Style: He dresses the world, but Britain won't pay the price for Hussein Chalayan
On Thursday, London Fashion Week kicks off - and all eyes will be on Swinging London once more. British fashion rules the world, and more overseas buyers than ever are expected to attend the collections. Yet last week, Hussein Chalayan, one of our hottest designer exports, was without a sponsor for his show. Tamsin Blanchard, Fashion Editor, reports
Since his show last spring, Chalayan has been seeking a sponsor for his spring/summer 1998 collection, scheduled for next Saturday night. But this week, after approaching UK drinks companies and other potential sponsors, he was left without anyone to foot the bill - and staging a fashion show, as any designer knows, does not come cheap. So with no support from British business forthcoming, he turned for help to the land of his birth, and secured some financial support from the North Cyprus Tourism Centre.
It is still a fraction of the amount he needs, but the show will go on, albeit in a smaller, more intimate form. "It seemed like the only place that would give me support at the last minute," says Chalayan. However, the British Fashion Council has since helped by giving Chalayan a venue for free.
While he has backing for the manufacture of his collections, his business partners are not millionaires; fashion designers are usually left to their own devices to raise funds for putting on their shows. A sum of around pounds 45,000 is the minimum needed to rent a venue, lighting, stage designers, hair and make-up, pay for invitations, security and, of course, models. However, if they like the designer, many models will work for an outfit in lieu of a fee. Big fashion houses like Chanel will spend closer to pounds 500,000 for a single show.
Previously, Chalayan has been sponsored by Absolut and Nokia. "They sponsor you fresh from college, but they don't realise the cycle doesn't end there," he says. "There is always a need for sponsorship."
Chalayan, along with our other leading designers, sees his ideas plagiarised by high street stores, but gets little back in return. While Clements Ribeiro have found salvation with a deal with Dorothy Perkins, and Pearce Fionda landed a two-way deal with Debenhams that saved them from bankruptcy last year.
Every season, there is a battle to get a share in the sponsorship pie. Even our most famous export, Alexander McQueen, has seen deals fall through at the last minute. His show will be sponsored by ICI, which is building the stage, and American Express. Janet Fischgrund, spokeswoman for McQueen says: "sponsorship is an enormous issue for young designers, it's impossible to fund these shows on your own."
Antonio Berardi, feted by American Vogue as the Next Big Thing, has sponsorship from Courvoisier. This season the designer will also come out at the end of the show wearing a pair of designer specs, courtesy of David Clulow. However, sponsorship for next season remains uncertain.

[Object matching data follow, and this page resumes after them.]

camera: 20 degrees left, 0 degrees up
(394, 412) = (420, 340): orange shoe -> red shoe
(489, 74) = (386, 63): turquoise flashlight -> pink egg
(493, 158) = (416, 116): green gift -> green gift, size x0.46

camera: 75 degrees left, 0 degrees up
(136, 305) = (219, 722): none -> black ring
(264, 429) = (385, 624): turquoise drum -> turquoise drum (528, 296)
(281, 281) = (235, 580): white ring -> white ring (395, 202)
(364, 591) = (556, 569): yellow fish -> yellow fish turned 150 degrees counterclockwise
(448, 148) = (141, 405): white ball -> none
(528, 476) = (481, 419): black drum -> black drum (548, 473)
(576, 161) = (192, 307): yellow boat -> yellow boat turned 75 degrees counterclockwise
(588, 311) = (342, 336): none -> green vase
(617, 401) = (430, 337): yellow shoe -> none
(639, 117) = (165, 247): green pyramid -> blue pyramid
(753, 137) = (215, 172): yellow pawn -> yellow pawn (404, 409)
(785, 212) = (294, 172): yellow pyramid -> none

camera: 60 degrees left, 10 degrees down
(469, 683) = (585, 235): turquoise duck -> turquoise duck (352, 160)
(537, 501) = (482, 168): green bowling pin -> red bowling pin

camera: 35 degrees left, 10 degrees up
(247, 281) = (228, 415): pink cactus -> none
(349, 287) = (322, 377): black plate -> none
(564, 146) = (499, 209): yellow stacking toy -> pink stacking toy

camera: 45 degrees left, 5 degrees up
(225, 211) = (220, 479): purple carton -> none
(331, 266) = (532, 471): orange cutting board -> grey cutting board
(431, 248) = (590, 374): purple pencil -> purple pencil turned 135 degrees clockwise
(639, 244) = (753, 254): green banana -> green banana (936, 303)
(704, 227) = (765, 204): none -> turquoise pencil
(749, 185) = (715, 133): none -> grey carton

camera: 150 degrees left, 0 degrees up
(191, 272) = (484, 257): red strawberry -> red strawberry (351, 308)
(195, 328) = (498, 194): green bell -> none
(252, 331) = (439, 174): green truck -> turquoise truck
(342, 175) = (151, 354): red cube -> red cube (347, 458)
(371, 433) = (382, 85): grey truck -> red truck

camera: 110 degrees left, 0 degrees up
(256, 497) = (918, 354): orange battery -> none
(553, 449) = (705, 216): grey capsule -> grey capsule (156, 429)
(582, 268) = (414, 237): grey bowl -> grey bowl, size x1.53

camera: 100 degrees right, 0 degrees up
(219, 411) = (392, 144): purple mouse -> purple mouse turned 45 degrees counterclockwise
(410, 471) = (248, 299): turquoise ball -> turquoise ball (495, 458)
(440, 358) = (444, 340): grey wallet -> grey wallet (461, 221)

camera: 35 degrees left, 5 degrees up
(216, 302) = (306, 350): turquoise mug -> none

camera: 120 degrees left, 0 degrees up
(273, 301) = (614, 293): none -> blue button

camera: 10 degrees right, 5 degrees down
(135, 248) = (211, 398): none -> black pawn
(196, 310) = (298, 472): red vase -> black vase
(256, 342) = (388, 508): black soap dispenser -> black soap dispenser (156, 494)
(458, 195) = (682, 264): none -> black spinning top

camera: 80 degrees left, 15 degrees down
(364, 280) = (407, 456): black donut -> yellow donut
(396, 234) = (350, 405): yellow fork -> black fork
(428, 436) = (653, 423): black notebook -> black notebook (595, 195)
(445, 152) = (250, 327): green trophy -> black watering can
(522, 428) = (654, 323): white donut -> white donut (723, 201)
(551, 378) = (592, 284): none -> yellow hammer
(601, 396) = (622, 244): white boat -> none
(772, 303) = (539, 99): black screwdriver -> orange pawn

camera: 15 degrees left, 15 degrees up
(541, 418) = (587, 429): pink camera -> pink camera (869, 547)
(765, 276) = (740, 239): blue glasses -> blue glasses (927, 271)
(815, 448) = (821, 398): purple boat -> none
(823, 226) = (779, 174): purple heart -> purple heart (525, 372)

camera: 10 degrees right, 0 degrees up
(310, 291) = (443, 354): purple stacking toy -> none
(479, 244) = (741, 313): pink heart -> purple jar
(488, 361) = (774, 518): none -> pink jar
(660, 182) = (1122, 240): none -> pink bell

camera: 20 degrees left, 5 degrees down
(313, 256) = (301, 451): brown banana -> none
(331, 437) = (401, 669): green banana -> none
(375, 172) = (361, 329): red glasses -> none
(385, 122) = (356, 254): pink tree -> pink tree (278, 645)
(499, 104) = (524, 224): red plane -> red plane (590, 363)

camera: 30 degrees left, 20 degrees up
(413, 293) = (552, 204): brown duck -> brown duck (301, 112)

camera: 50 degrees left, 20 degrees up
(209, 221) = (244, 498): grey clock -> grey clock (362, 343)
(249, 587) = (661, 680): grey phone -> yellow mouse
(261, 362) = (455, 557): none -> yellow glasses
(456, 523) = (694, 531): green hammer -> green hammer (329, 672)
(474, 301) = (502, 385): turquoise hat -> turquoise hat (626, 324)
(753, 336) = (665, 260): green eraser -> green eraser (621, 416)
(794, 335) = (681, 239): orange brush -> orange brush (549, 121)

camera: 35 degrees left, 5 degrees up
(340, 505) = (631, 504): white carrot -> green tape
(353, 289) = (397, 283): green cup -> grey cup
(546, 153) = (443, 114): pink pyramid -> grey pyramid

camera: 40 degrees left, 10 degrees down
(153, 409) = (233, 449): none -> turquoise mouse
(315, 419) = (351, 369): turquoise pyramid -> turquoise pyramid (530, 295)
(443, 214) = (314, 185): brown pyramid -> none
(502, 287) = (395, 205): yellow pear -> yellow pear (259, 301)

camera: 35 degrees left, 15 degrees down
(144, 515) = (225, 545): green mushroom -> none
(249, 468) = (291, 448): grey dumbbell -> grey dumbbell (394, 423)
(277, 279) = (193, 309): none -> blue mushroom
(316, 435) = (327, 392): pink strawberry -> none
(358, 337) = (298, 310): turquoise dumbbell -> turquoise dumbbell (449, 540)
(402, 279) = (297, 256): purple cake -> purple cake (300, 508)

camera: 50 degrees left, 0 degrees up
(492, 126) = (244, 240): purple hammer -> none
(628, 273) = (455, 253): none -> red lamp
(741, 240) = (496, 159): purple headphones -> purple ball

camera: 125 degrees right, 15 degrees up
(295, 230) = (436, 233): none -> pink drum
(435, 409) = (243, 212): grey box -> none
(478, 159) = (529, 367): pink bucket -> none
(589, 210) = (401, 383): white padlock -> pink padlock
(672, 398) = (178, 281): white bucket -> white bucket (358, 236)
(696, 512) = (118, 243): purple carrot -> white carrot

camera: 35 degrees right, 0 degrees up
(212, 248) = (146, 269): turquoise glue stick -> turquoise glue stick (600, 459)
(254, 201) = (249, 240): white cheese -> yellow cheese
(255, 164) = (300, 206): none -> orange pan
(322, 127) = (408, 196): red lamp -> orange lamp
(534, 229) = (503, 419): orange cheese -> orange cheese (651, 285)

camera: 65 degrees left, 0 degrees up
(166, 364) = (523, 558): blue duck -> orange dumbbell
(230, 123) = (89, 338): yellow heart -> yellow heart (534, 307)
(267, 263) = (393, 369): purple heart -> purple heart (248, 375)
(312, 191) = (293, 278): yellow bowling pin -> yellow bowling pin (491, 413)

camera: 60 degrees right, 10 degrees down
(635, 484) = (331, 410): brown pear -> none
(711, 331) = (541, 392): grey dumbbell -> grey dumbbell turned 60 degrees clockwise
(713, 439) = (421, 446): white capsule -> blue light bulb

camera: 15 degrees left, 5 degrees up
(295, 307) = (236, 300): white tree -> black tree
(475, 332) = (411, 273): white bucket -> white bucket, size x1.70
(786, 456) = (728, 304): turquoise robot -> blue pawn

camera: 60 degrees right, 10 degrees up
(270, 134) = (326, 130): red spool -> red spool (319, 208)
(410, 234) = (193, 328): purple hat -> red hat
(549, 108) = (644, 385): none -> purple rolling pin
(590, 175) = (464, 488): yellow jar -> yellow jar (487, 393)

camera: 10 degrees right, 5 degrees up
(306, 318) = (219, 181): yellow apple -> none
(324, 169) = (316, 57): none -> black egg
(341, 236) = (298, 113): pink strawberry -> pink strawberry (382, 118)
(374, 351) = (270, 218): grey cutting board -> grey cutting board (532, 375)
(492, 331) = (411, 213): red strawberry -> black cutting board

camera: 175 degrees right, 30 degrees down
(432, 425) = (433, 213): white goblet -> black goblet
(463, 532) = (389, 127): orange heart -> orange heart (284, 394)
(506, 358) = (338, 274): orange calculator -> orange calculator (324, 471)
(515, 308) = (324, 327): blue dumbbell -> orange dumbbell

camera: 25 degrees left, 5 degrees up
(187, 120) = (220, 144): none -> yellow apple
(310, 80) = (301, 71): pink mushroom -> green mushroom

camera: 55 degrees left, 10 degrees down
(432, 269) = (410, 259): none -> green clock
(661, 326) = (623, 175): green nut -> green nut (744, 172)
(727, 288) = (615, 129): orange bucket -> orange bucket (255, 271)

Priyesh Shah, Berardi's business partner, said yesterday, "It's crazy we still have to rely on sponsorship. Companies don't understand the importance of fashion as a medium ... yet the kudos of a lot of British companies like Marks & Spencer and The Burton Group relies on the hyping of Cool Britannia."
Simon Ward, administrator for the British Fashion Council, said yesterday, "Hussein Chalayan is one of our major names; we're going to make sure he has a show. He is an important part of the resurgence of London." But the BFC is not a sponsorship marriage broker. Clearly one of the things we excel at is new talent ... It is the new names like Hussein Chalayan that have brought the focus back to London."